Exercise brief:
Leaving out the pictures, reproduce each record exactly and in full.

BEGIN Material provided

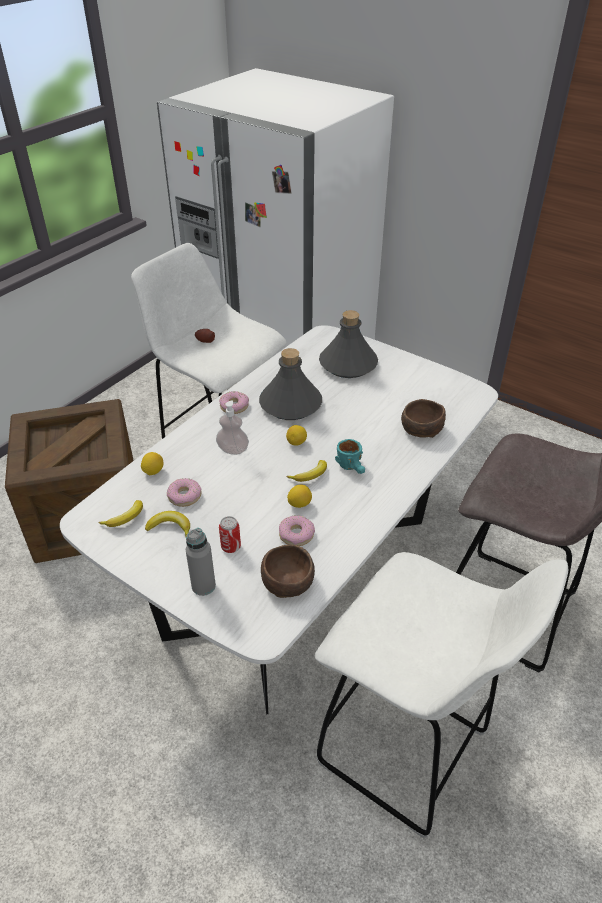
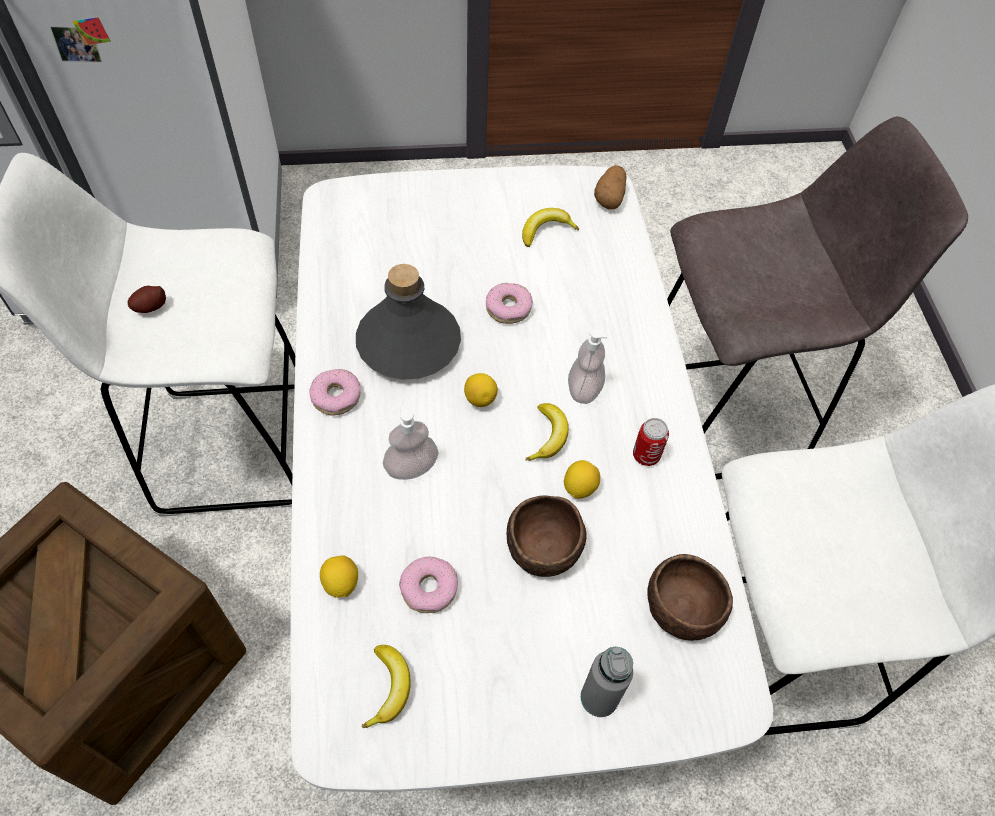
camera: 45 degrees left, 15 degrees up
banana [145,511,190,536] -> banana moved to [522,208,579,247]
can [219,516,241,553] -> can moved to [633,418,669,466]
donut [279,515,315,546] -> donut moved to [486,283,533,324]
grey bottle [319,310,378,378] -> none
turquoise mug [335,439,365,474] -> soap dispenser [568,328,608,404]
brown bowl [401,399,446,438] -> brown bowl moved to [507,495,587,577]
none -> potato [594,165,627,210]

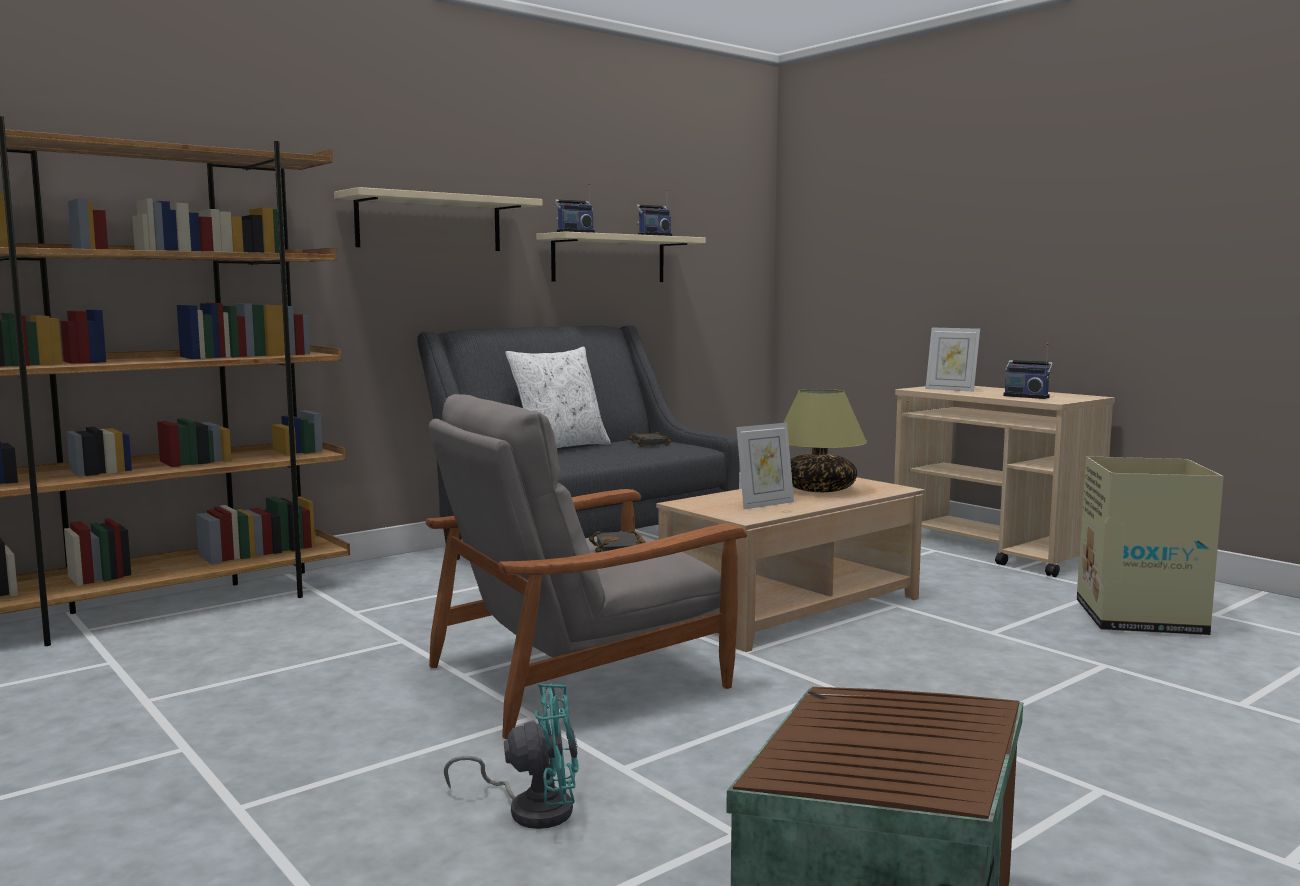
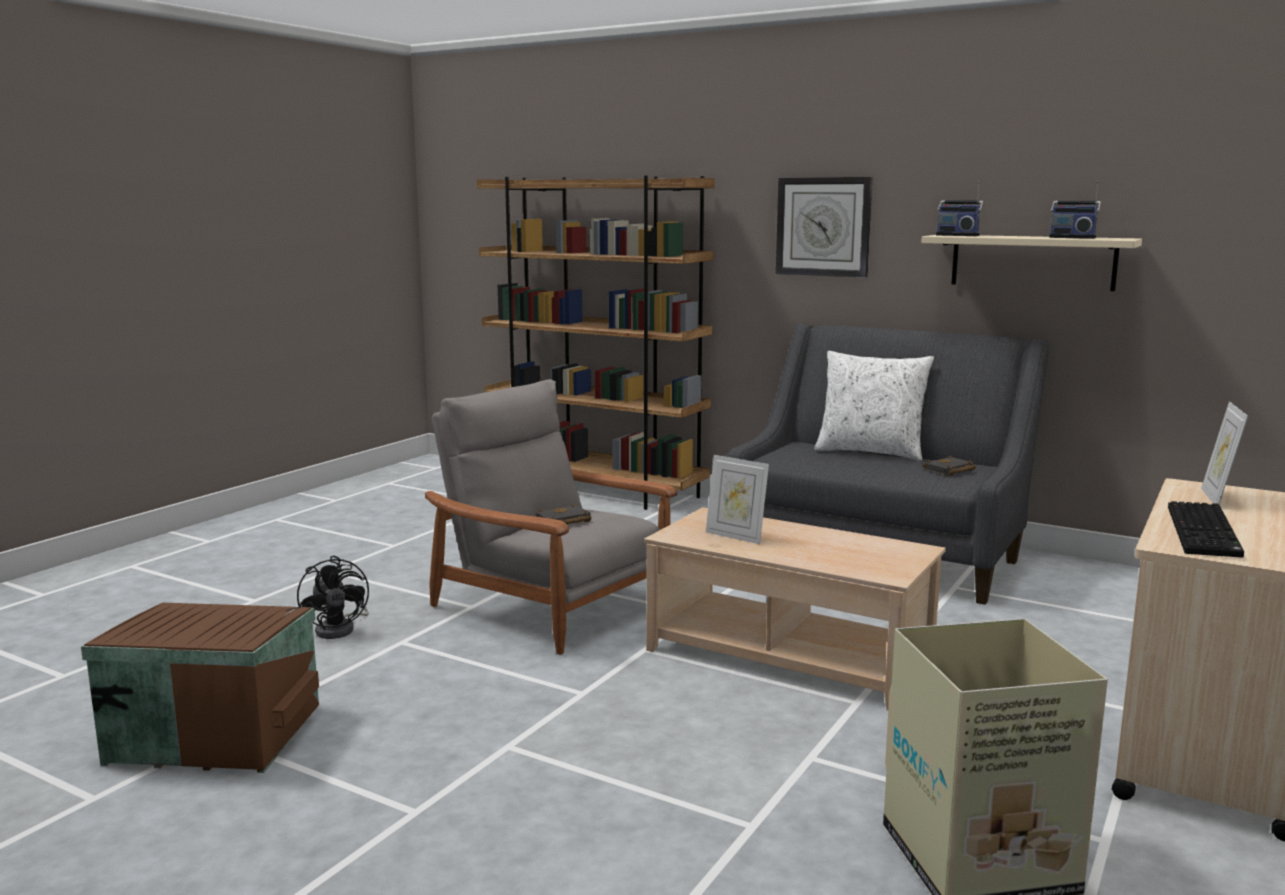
camera: 70 degrees right, 5 degrees up
beige shelf [334,187,543,251] -> wall clock [776,177,873,278]
turquoise fan [444,683,579,829] -> black fan [297,556,369,639]
table lamp [783,389,867,492] -> none
radio [1003,343,1053,399] -> keyboard [1168,501,1244,558]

END Material provided

Response:
camera: 45 degrees left, 15 degrees up
banana [145,511,190,536] -> banana moved to [522,208,579,247]
can [219,516,241,553] -> can moved to [633,418,669,466]
donut [279,515,315,546] -> donut moved to [486,283,533,324]
grey bottle [319,310,378,378] -> none
turquoise mug [335,439,365,474] -> soap dispenser [568,328,608,404]
brown bowl [401,399,446,438] -> brown bowl moved to [507,495,587,577]
none -> potato [594,165,627,210]

camera: 70 degrees right, 5 degrees up
beige shelf [334,187,543,251] -> wall clock [776,177,873,278]
turquoise fan [444,683,579,829] -> black fan [297,556,369,639]
table lamp [783,389,867,492] -> none
radio [1003,343,1053,399] -> keyboard [1168,501,1244,558]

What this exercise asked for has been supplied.